On 10.02.2014 18:18, Stefan Monnier wrote:
IIRC the reason was so that (syntax-ppss) called from a place like
a "column-0 just before an open paren" can correctly indicate if this
open paren is within a string/comment while at the same time parsing the
subsequent text assuming that this open paren was outside of any
string/comment.

Why? That sounds confusing.

In mmm-mode, we call the default font-lock-fontify-region function with
bounds of each subregion as arguments, and we also try to limit
`syntax-ppss' to these regions, so the `syntax-begin-function' brings
point to the beginning of the current subregion.

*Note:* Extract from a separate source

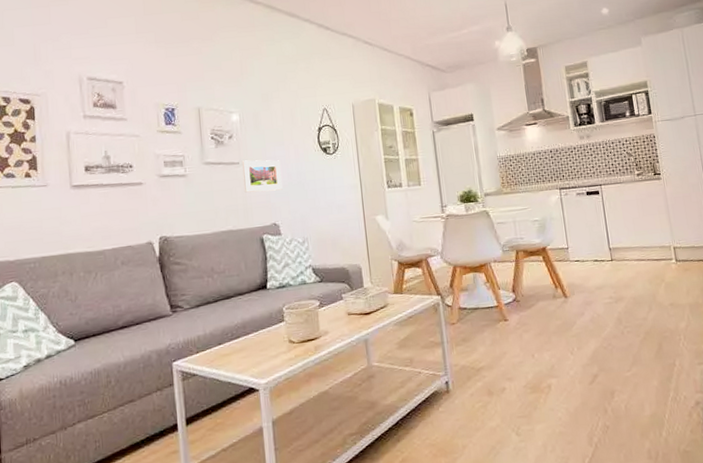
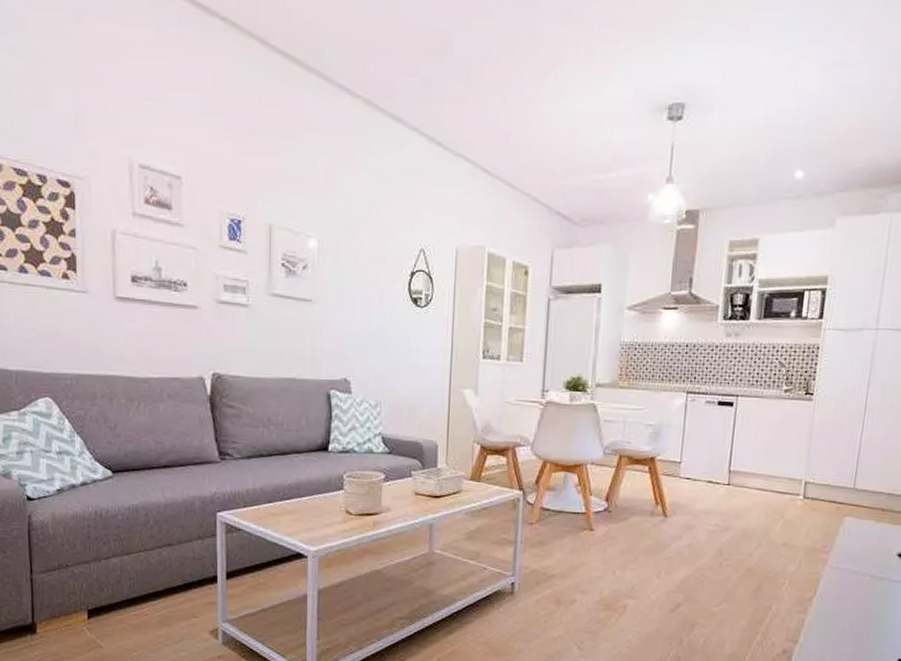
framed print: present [241,160,283,193] -> none [314,298,360,341]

But there's no guarantee syntax-begin-function will be used at
all, so I'm not sure how important changing this test is.
Is it really sufficient to make syntax-ppss understand mmm's sub-modes?

Not exactly. But if it worked the way I expected, it would've been easier for me to fix fontification in subregions when it's affected by a character in the primary region above it when it's "string opener/closer" in the submode's syntax table, but punctuation in the primary mode syntax: https://github.com/purcell/mmm-mode/issues/37

I would've bound `syntax-ppss-last` and `syntax-ppss-cache` to nil around the region and let it be forced to call the syntax-begin-function.

Since that didn't work, I now seem to be successfully fooling syntax-ppss by let-binding `syntax-ppss-last' to (beg-of-subregion . nil), and fontification is as expected. Maybe that'll even work for indentation, too.

But it seems like `mmm-beginning-of-syntax' is entirely useless now (since its result is discarded most of the time, and when not, it could only bring inconsistency). Because it dates back from 2000, about 10 years prior to the aforementioned revision, maybe it should take priority. Or not, since nobody complained in the 3.5 years since.